Perhaps most damning for Horner is Marko’s claim that Yoovidhya eventually shifted away from the former team boss. “We were increasingly able to prove that Horner was lying about all sorts of things. Once Chalerm realised this too, he had a change of heart.” That version would help explain the sudden loss of top-level backing that preceded Horner’s exit in mid-2025.

Marko also disputes Red Bull GmbH’s framing of his own departure as his decision, despite CEO Oliver Mintzlaff saying he “deeply regretted” it. He labelled the parent company’s statement “full of nonsense” and said he had to call Max Verstappen quickly to inform him he was out — a suggestion that the timing and message weren’t his to control.

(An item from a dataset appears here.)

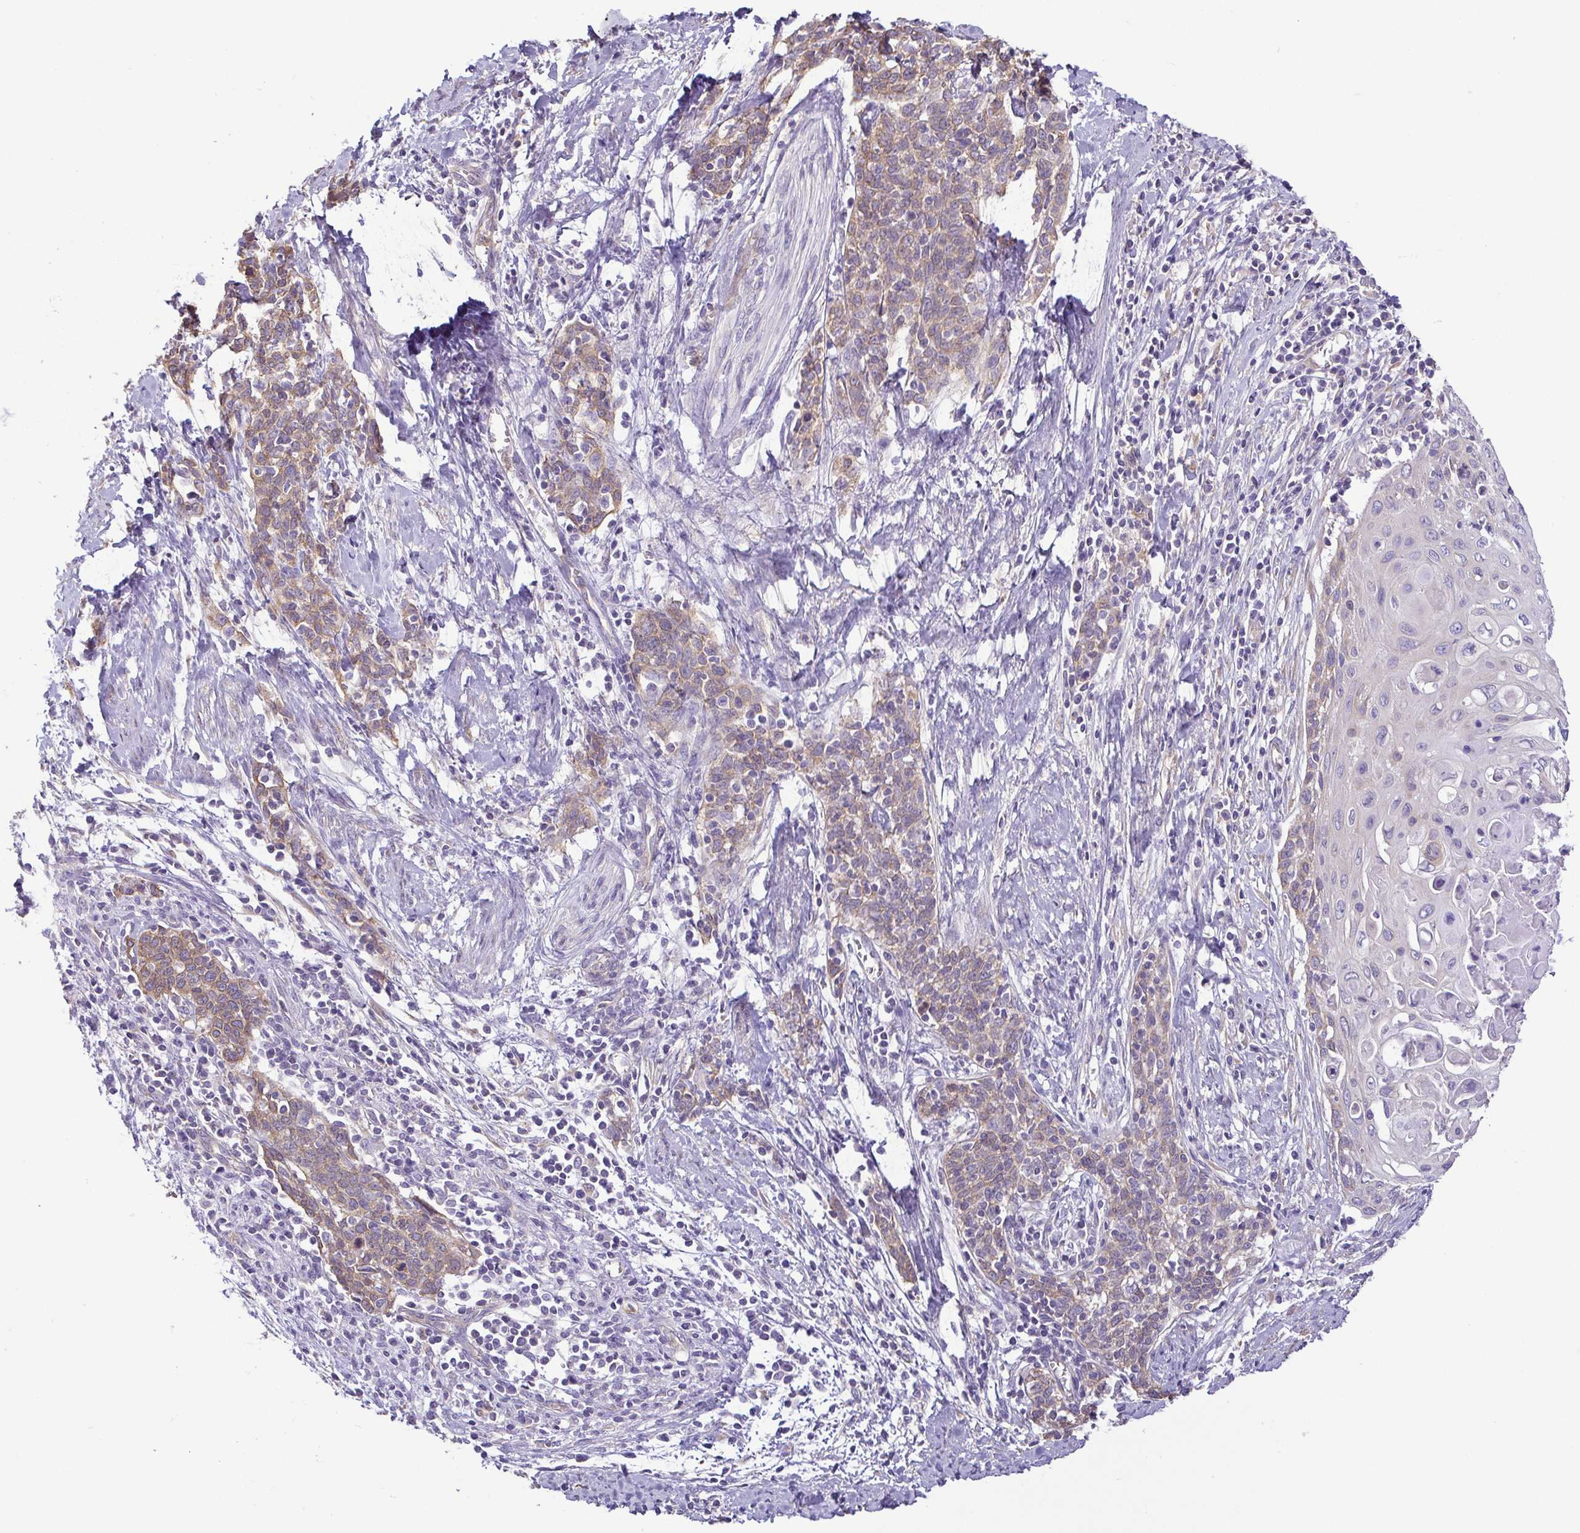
{"staining": {"intensity": "moderate", "quantity": ">75%", "location": "cytoplasmic/membranous"}, "tissue": "cervical cancer", "cell_type": "Tumor cells", "image_type": "cancer", "snomed": [{"axis": "morphology", "description": "Squamous cell carcinoma, NOS"}, {"axis": "topography", "description": "Cervix"}], "caption": "Cervical cancer (squamous cell carcinoma) stained with a protein marker reveals moderate staining in tumor cells.", "gene": "MYL10", "patient": {"sex": "female", "age": 39}}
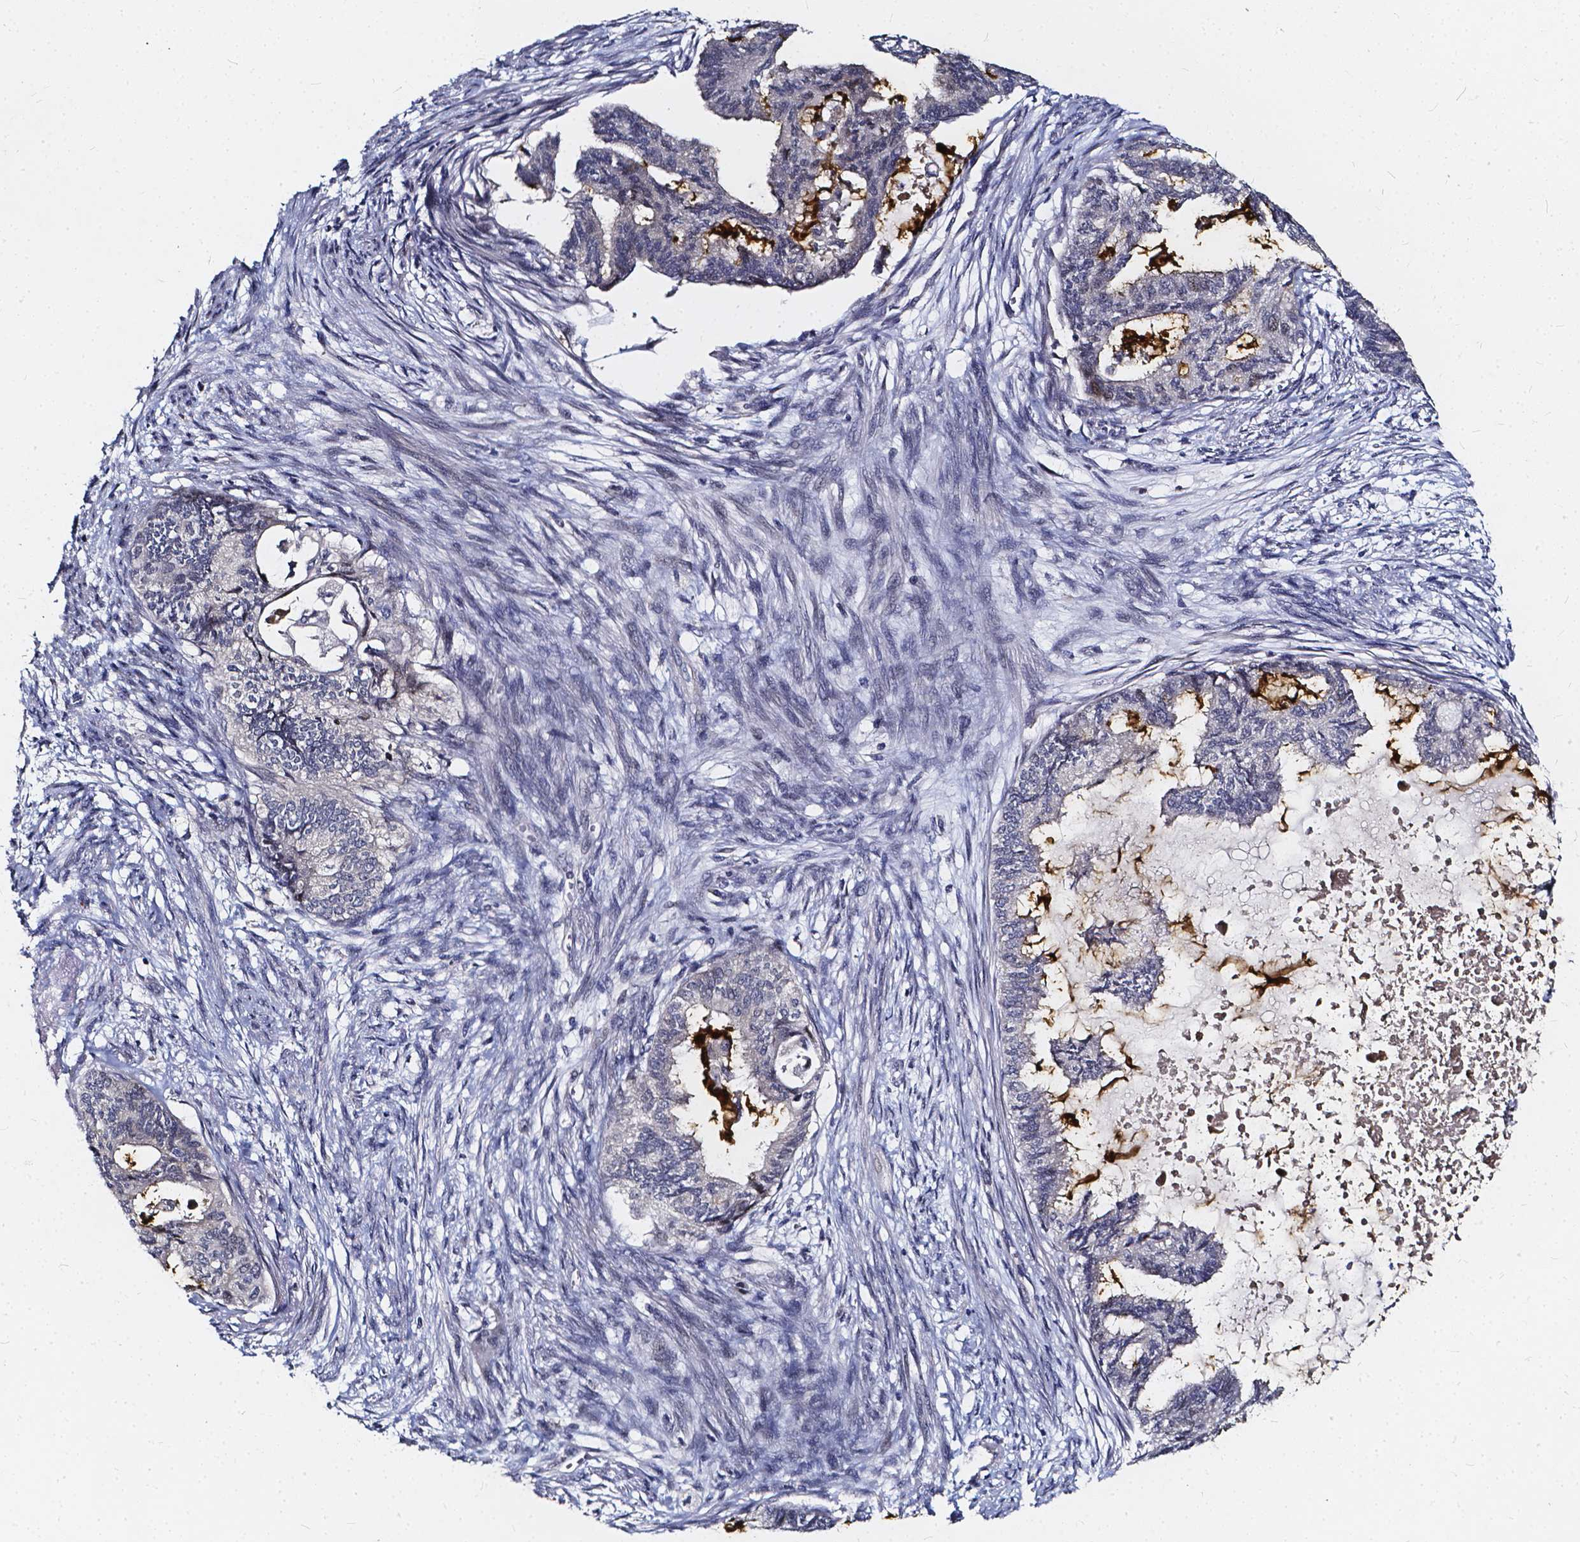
{"staining": {"intensity": "weak", "quantity": "<25%", "location": "cytoplasmic/membranous,nuclear"}, "tissue": "endometrial cancer", "cell_type": "Tumor cells", "image_type": "cancer", "snomed": [{"axis": "morphology", "description": "Adenocarcinoma, NOS"}, {"axis": "topography", "description": "Endometrium"}], "caption": "Immunohistochemical staining of human endometrial cancer (adenocarcinoma) exhibits no significant staining in tumor cells.", "gene": "SOWAHA", "patient": {"sex": "female", "age": 86}}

It’s worth stating the obvious: these are Marko’s allegations, delivered with the sting of a man who believes his camp won the last round but lost the war. Horner, for his part, has long denied any wrongdoing and survived multiple internal probes before his Silverstone sacking. Red Bull, meanwhile, has tried to project stability, but that’s a hard sell when two of the organisation’s most powerful figures of the last 20 years have departed under clouds and are now trading accusations through the press.

The broader stakes are clear. Red Bull Racing — constructed in the Mateschitz era with a delicate balance between Milton Keynes and Salzburg — now has to define its identity without Mateschitz, without Horner, and without Marko. Max Verstappen remains the anchor on the driving side, but the political centre of gravity isn’t what it was.

If Marko’s interview is any guide, the story behind the story at Red Bull still has a few laps to run. The headlines will say he accused Horner of lying. The subtext is sharper: control of Red Bull Racing has been contested since 2022, and the fallout is still hitting the paddock in 2025. The only certainty is that everyone in Formula 1 is watching what comes next.